1 minggu setelah lebaran, volume sampah di kota bondowoso semakin menumpuk, tidak diangkut oleh petugas sampah, baunya sangat menyengat hidung, mau muntah rasanya, melewati tempat penampungan sampah sementara dengan naik sepeda motor dari 10 meter baunya sudah menusuk hidung dengan terpaksa harus menutup hidung ,meskipun bahaya tetap dilakukan.
ibu saya ,ketika lebaran membuang sampah sangat banyak sekali, sampah dapur,plastik,daun-daun pekarangan,botol, sisa-sisa makanan di tumpuk kemudian dimasukan ke kresek lalu ditaruh di tempat sampah depan rumah, berharap ada tukang angkut sampah datang, 2hari hari ditunggu tidak datang, 4 hari hari ditunggu tidak datang, semakin menggunung samapah didepan rumah, menjijikan,baunya sampek ke dapur.dari pada menunggu tukang angkut sampah, bisa-bisa gak bisa makan ,gak bisa tidur gara-gara samapah
kalo dipikir , selama 4 hari satu rumah sudah sekian banyak sampah yang dihasilkan, apabila satu rumah saja sudah bisa menghasilkan sampah kira-kira 20-30 kg maka 200 rumah diperumahan sudah mengasilkan sampah 600kg sampah. sudah kayak bukit sampah itu bayangkan kalo satu kabupaten membuang sampah secara bersamaan sebanyak 30 kg disatu tempat. selama 4 hari.

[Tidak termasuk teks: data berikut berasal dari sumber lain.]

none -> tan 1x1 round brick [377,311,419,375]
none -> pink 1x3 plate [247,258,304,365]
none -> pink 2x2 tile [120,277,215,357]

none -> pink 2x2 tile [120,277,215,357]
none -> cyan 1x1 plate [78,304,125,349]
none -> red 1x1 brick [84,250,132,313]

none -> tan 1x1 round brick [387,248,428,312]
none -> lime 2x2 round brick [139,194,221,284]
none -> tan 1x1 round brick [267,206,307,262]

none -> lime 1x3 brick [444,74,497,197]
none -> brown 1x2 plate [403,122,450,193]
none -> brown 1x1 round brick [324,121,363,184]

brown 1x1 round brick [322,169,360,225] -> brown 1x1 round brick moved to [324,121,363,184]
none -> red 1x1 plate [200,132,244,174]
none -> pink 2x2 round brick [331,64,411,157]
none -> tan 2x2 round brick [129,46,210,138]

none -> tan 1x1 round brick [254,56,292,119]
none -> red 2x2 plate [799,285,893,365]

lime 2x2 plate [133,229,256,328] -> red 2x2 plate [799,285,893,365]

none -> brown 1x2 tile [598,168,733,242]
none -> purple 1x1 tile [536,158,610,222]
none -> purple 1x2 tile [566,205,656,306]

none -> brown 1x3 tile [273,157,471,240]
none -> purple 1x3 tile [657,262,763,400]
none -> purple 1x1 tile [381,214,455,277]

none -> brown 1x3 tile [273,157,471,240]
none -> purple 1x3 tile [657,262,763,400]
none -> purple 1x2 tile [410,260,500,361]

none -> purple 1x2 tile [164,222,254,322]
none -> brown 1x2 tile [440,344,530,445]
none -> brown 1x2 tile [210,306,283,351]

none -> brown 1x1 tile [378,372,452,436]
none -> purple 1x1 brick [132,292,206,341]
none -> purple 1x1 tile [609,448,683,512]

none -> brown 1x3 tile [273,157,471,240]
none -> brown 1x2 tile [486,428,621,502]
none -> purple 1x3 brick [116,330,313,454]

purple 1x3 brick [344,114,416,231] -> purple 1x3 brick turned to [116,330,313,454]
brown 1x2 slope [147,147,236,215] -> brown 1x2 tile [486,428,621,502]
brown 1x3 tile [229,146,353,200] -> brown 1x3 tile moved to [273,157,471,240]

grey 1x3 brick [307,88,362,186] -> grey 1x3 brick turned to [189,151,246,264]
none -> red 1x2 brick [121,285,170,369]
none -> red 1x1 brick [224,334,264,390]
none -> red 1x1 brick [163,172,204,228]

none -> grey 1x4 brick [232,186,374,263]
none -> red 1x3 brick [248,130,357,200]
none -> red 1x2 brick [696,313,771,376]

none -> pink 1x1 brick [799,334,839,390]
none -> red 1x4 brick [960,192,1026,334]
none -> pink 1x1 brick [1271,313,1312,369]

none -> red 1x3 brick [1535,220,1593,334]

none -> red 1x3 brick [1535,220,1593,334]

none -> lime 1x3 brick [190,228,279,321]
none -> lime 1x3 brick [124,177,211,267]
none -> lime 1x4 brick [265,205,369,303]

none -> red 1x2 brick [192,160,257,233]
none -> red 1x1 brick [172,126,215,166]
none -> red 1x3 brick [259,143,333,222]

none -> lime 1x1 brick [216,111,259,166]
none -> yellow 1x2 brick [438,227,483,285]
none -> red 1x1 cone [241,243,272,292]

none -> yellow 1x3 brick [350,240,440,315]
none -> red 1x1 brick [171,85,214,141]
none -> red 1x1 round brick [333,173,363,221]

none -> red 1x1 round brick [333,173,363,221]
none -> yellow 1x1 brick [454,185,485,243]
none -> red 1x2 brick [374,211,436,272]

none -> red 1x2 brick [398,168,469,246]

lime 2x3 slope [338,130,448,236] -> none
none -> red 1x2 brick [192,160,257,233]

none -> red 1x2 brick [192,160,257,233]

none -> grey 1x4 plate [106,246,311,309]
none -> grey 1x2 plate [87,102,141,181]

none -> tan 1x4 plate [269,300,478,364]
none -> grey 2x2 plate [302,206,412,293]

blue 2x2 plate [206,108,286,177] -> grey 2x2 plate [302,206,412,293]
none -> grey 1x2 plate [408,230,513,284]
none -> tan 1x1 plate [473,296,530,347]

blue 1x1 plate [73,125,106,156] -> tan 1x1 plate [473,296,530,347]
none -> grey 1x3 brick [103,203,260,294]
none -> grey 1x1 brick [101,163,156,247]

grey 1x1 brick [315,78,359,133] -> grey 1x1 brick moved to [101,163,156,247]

mungkin kasus sama dialami diseluruh nusantara dimana samapah itu sudah menjadi hal yang sangat menggangu sekali dan membuat tidak enak makan. atau mungkin enjoy aja dengan sampah??
saya teringat waktu saya di SMA, nonton televisi pada salah satu stasiun televisi swasta, acaranya berita mancanegara , beritanya masalah sampah, dijerman, salah satu negara maju. ada semacam upaya penyadaran masyarakat dari pemerintah setempat melalui mobil keliling ,mobilnya itu lengkap dengan tempat sampah, ada 4 macam tempat sampah dimobil itu, ada sampah plastik, ada tempat sampah sisa makanan,daun-daun,ada tempat sampah kaca,ada tempat sampah untuk besi-besi dan elektronik rusak, setiap hari berkeliling mengkampanyekan untuk membuang sampah sesuai dengan tempat yang telah disediakan pemerintah, saya berpikir memangnya disana itu tidak ada pemulung ya, kok sampek digitukan. kan enakan diindinesia ditumpuk begitu saja gak bikin ruwet , bisa buat makan pemulung dan pengusaha barang bekas..kalo di indonesia digitukan jangan-jangan para pemulung nanti demo nasianal di bundaran HI nuntut kepada pak jokowi minta perbaikan nasib.hm....enaknya gimana ya??